Walikota Pekalongan Resmi Membuka Kegiatan Pengarusutamaan Gender (PUG) Secara Virtual

Walikota Pekalongan, H.M. Saelany Machfudz, SE membuka kegiatan advokasi Pengarusutamaan Gender (PUG) yang digelar secara virtual di Ruang Media Center Covid-19. Kegiatan tersebut akan dilaksanakan dalam waktu 3 hari, yaitu tanggal 12 Oktober 2020-14 Oktober 2020. Peserta diambil dari perwakilan tiga orang disetiap kelurahan meliputi tokoh agama, tokoh masyarakat, organisasi, dan fasilitator pemberdayaan masyarakat. Adapun pengisi materi dalam kegiatan advokasi PUG ini yaitu, Sekda Kota Pekalongan, Sri Ruminingsih, SE, M.Si, Plt. Kepala DPMPPA Kota Pekalongan, Soesilo S.H., serta Penggiat Gender, Krisana dan Muhandis.

Saelany mengungkapkan, bahwa Pengarusutamaan Gender masih menjadi isu yang cukup kompleks dan sering terjadi di tengah-tengah masyarakat. Untuk itulah, Pemerintah Kota Pekalongan merasa terpanggil untuk terus hadir dalam memberikan jaminan kesetaraan gender bagi masyarakat.

“Kegiatan ini juga bertujuan untuk meningkatkan pemahaman dan keterampilan yang komprehensif tentang konsep, prinsip dan analisis gender, sehingga dapat menggali isu gender serta manfaat pengarusutamaan gender (PUG) dalam pembangunan daerah, serta meningkatkan kapasitas kelembagaan dalam pelaksanaan PUG diantara pemangku kepentingan,” kata Saelany.

Saelany juga menyampaikan bahwa pengarusutamaan gender juga telah menjadi garis kebijakan pemerintah sejak keluarnya Instruksi Presiden Nomor 9 Tahun 2000. Dimana, instruksi tersebut menggariskan bahwa seluruh departemen maupun lembaga pemerintah non-departemen di pemerintah pusat, provinsi, maupun kota/ kabupaten harus melakukan pengarusutamaan gender dalam perencanaan, pelaksanaan, pemantauan, dan evaluasi pada kebijakan dan program pembangunan.

Saelany menyampaikan, jika dikaitkan dengan tahap-tahap strategi perjuangan perempuan, sebetulnya Indonesia sudah melewati era WID (Women In Development) dan era GAD (Gender And Development).
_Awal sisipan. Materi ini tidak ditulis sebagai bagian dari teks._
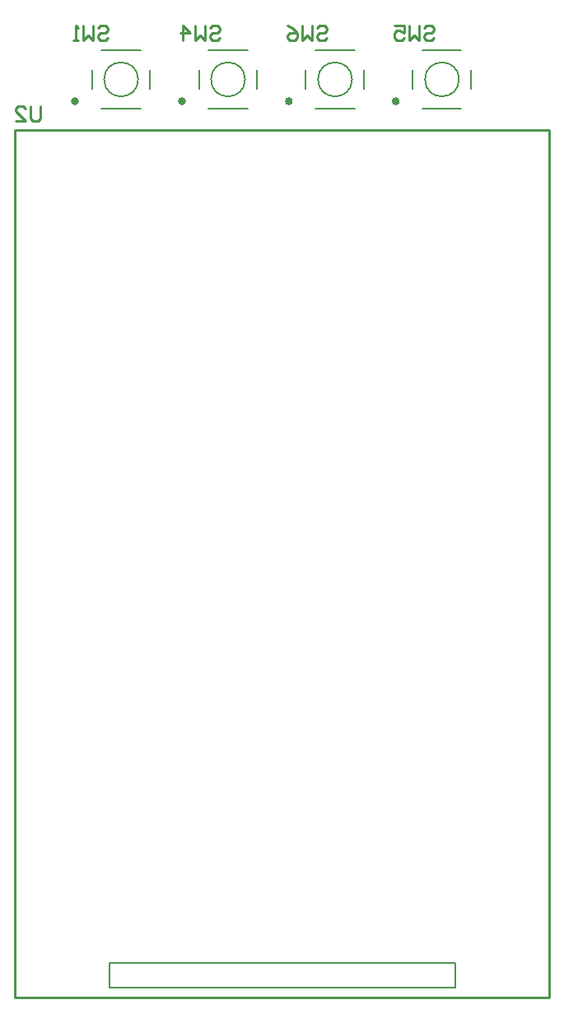
<source format=gbo>
G04*
G04 #@! TF.GenerationSoftware,Altium Limited,Altium Designer,24.9.1 (31)*
G04*
G04 Layer_Color=32896*
%FSLAX44Y44*%
%MOMM*%
G71*
G04*
G04 #@! TF.SameCoordinates,08A160DE-048D-4C44-B89D-0D19DBCE6055*
G04*
G04*
G04 #@! TF.FilePolarity,Positive*
G04*
G01*
G75*
%ADD10C,0.1270*%
%ADD13C,0.2540*%
%ADD64C,0.4000*%
D10*
X396014Y2952670D02*
G03*
X396014Y2952670I-17500J0D01*
G01*
X176014D02*
G03*
X176014Y2952670I-17500J0D01*
G01*
X286014D02*
G03*
X286014Y2952670I-17500J0D01*
G01*
X506014D02*
G03*
X506014Y2952670I-17500J0D01*
G01*
X501904Y2018030D02*
Y2043430D01*
X146304D02*
X501904D01*
X146304Y2018030D02*
X501904D01*
X146304D02*
Y2043430D01*
X348514Y2942670D02*
Y2962670D01*
X408514Y2942670D02*
Y2962670D01*
X358514Y2922670D02*
X398514D01*
X358514Y2982670D02*
X398514D01*
X128514Y2942670D02*
Y2962670D01*
X188514Y2942670D02*
Y2962670D01*
X138514Y2922670D02*
X178514D01*
X138514Y2982670D02*
X178514D01*
X238514Y2942670D02*
Y2962670D01*
X298514Y2942670D02*
Y2962670D01*
X248514Y2922670D02*
X288514D01*
X248514Y2982670D02*
X288514D01*
X458514Y2942670D02*
Y2962670D01*
X518514Y2942670D02*
Y2962670D01*
X468514Y2922670D02*
X508514D01*
X468514Y2982670D02*
X508514D01*
D13*
X599104Y2008260D02*
Y2900260D01*
X49104Y2008260D02*
Y2900260D01*
X599104D01*
X49104Y2008260D02*
X599104D01*
X75692Y2924805D02*
Y2912109D01*
X73153Y2909570D01*
X68074D01*
X65535Y2912109D01*
Y2924805D01*
X50300Y2909570D02*
X60457D01*
X50300Y2919727D01*
Y2922266D01*
X52839Y2924805D01*
X57918D01*
X60457Y2922266D01*
X359921Y3005578D02*
X362461Y3008117D01*
X367539D01*
X370078Y3005578D01*
Y3003039D01*
X367539Y3000500D01*
X362461D01*
X359921Y2997960D01*
Y2995421D01*
X362461Y2992882D01*
X367539D01*
X370078Y2995421D01*
X354843Y3008117D02*
Y2992882D01*
X349765Y2997960D01*
X344686Y2992882D01*
Y3008117D01*
X329451D02*
X334529Y3005578D01*
X339608Y3000500D01*
Y2995421D01*
X337069Y2992882D01*
X331990D01*
X329451Y2995421D01*
Y2997960D01*
X331990Y3000500D01*
X339608D01*
X134877Y3005578D02*
X137416Y3008117D01*
X142495D01*
X145034Y3005578D01*
Y3003039D01*
X142495Y3000500D01*
X137416D01*
X134877Y2997960D01*
Y2995421D01*
X137416Y2992882D01*
X142495D01*
X145034Y2995421D01*
X129799Y3008117D02*
Y2992882D01*
X124721Y2997960D01*
X119642Y2992882D01*
Y3008117D01*
X114564Y2992882D02*
X109486D01*
X112025D01*
Y3008117D01*
X114564Y3005578D01*
X249939D02*
X252479Y3008117D01*
X257557D01*
X260096Y3005578D01*
Y3003039D01*
X257557Y3000500D01*
X252479D01*
X249939Y2997960D01*
Y2995421D01*
X252479Y2992882D01*
X257557D01*
X260096Y2995421D01*
X244861Y3008117D02*
Y2992882D01*
X239783Y2997960D01*
X234704Y2992882D01*
Y3008117D01*
X222008Y2992882D02*
Y3008117D01*
X229626Y3000500D01*
X219469D01*
X469903Y3005578D02*
X472443Y3008117D01*
X477521D01*
X480060Y3005578D01*
Y3003039D01*
X477521Y3000500D01*
X472443D01*
X469903Y2997960D01*
Y2995421D01*
X472443Y2992882D01*
X477521D01*
X480060Y2995421D01*
X464825Y3008117D02*
Y2992882D01*
X459747Y2997960D01*
X454668Y2992882D01*
Y3008117D01*
X439433D02*
X449590D01*
Y3000500D01*
X444511Y3003039D01*
X441972D01*
X439433Y3000500D01*
Y2995421D01*
X441972Y2992882D01*
X447051D01*
X449590Y2995421D01*
D64*
X333014Y2930170D02*
G03*
X333014Y2930170I-2000J0D01*
G01*
X113014D02*
G03*
X113014Y2930170I-2000J0D01*
G01*
X223014D02*
G03*
X223014Y2930170I-2000J0D01*
G01*
X443014D02*
G03*
X443014Y2930170I-2000J0D01*
G01*
M02*

</source>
Kini Indonesia telah berada di era GM (Gender Mainstream). Maka di era Gender Mainstream ini, faktor kebijakan harus menjadi fokus. Sulit menciptakan keadilan dan kesetaraan gender, jika negara terus menerus memproduksi kebijakan yang bias gender.

“Oleh karena itu, sekali lagi, melalui kegiatan Advokasi Pengarusutamaan Gender ini, harapannya setiap instansi lembaga pemerintah dapat membentuk Pokja PUG, sebagaimana diamanahkan dalam Inpres Nomor 9 Tahun 2000, serta dapat lebih memiliki landasan kerja dalam pelaksanaannya. Dan tentunya, hal ini juga harus melibatkan masyarakat secara penuh, karena masyarakat sendirilah yang menjadi garda terdepan dalam setiap penanganan problematika gender,” tutur Saelany.